Sam Cooper founded Phenomic AI in 2017 alongside Oren Kraus, as an early stage biotech company seeking to commercialise AI approaches for pharmaceutical R&D. He discusses the role of AI in drug discovery with Lu Rahman.
LR: Where are we with deep learning and drug discovery and how effective is it for researchers? How well is it received and are barriers to cost an issue?
SC: Some promise deep learning will revolutionise drug-discovery overnight; others are over-critical of a powerful new tool in our data analysis arsenal. The reality lies in the middle and is problem-specific.
Deep-learning offers a powerful approach for handling complex raw inputs, where abstraction is key to analysis, for example, recognising objects in images, or determining a person’s mood from a speech input. Here, we’ve seen deep-learning achieve human level performance in previously intractable problems. The challenge in drug discovery is identifying key use cases where deep-learning can solve the problem, and the problem is a valuable discovery problem.
If you’ve identified one of these key use cases, and demonstrated you’ve a product that solves it – converting the value is not difficult. Similarly, cost is not a barrier – for start-ups, cloud providers have programs letting you get set-up for free; for big companies, compute costs should be a small fraction of the cost of wet-lab experiments and payroll.
LR: How can it change the way researchers approach drug discovery in cancer – what benefits and savings does it create for them?
SC: A great use case in cancer is in scoring levels of tumour infiltrating lymphocytes (TILs) in a tumour, a key marker of anti-cancer immune activity and thus both an in vivoendpoint, and patient stratification measure. Manual TIL scoring involves a trained histologist analysing a huge number of slides and is expensive and time-consuming. Deep-learning models exist that can accurately quantify TILs across any number of slides for a fraction of the cost of manual analysis.
Other use cases in cancer drug-discovery include, more effective patient stratification based on analysis of tumour scans by deep-learning, chemical property prediction to improve molecule design, and analysis of imaging and genetic data from complex in vitroscreens, eg. organoids, which we perform at Phenomic.
LR: What are the challenges in discovering and developing new drugs for cancer and how will AI help overcome them?
SC: At a high-level, data-analysis in cancer drug discovery is becoming more complex. We’re moving from monotherapies with opportunistic combination trials, to combination ‘native’ pipelines. Targets are shifting from those that are exclusive to cancer cells and their growth, to those that contribute to the state of the wider tumour microenvironment, eg inflamed vs. excluded, invasive vs. non-invasive. Prior failure rates in trials are forcing us to selectively identify specific patient subsets that result in us gaining maximal information on our treatment in the clinic at minimal cost. This results in an environment where we’re unable to process the raw data required to make discovery decisions. Analysts versed in biology and the suite of data-analysis tools at their disposal for processing these data-inputs and providing outputs that can be acted upon will thus become integral to the majority of pipelines.
LR: Where do you see the research opportunities in this market?
SC: There is opportunity to apply the same strategies that have become the norm in cancer, (eg. patient stratification, combination treatment, population screening) to other major disease areas. This, in part, needs to be driven by concerted efforts from academia to build resources that industry can use, and that are simply too difficult and costly for industry to build. An example of this is The Cancer Genome Atlas (TCGA), which is now an incredible resource employed by companies globally across their discovery pipelines from discovery through to stratification for clinical trials.

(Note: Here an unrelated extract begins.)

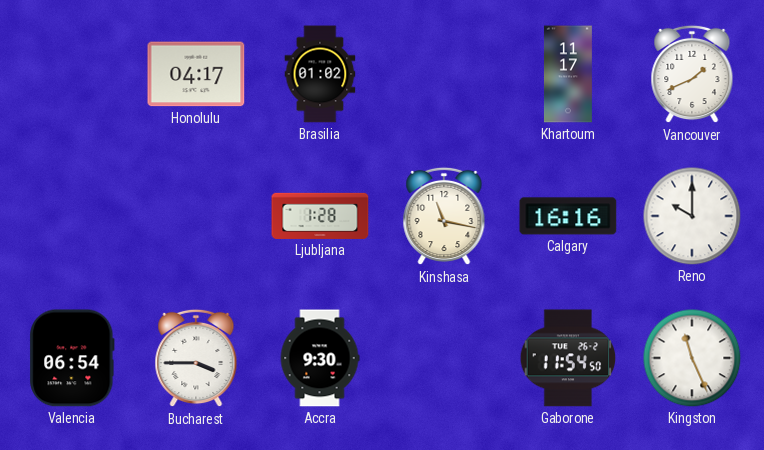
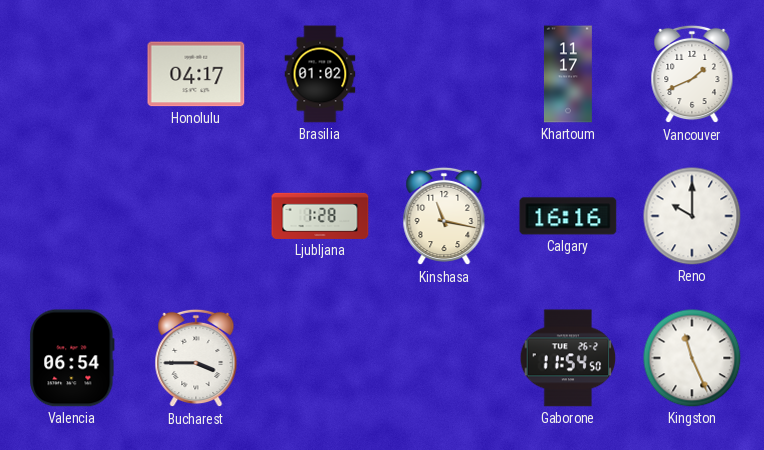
Accra: 9:30 -> none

LR: What long term effects do you see AI having on drug discovery?
SC: AI/ML will become ingrained in discovery pipelines in a way that we’ll often forget it’s even there. At Phenomic, we’ve now become so versed in using the probability of a cell being in a specific state (eg. fibroblast vs. myofibroblast probability), we often forget this is not the industry norm. This level of integration, plus continued advances in therapeutic modalities, will be necessary for us to continue to generate new medicines at a productivity level that is acceptable to investors and society as a whole.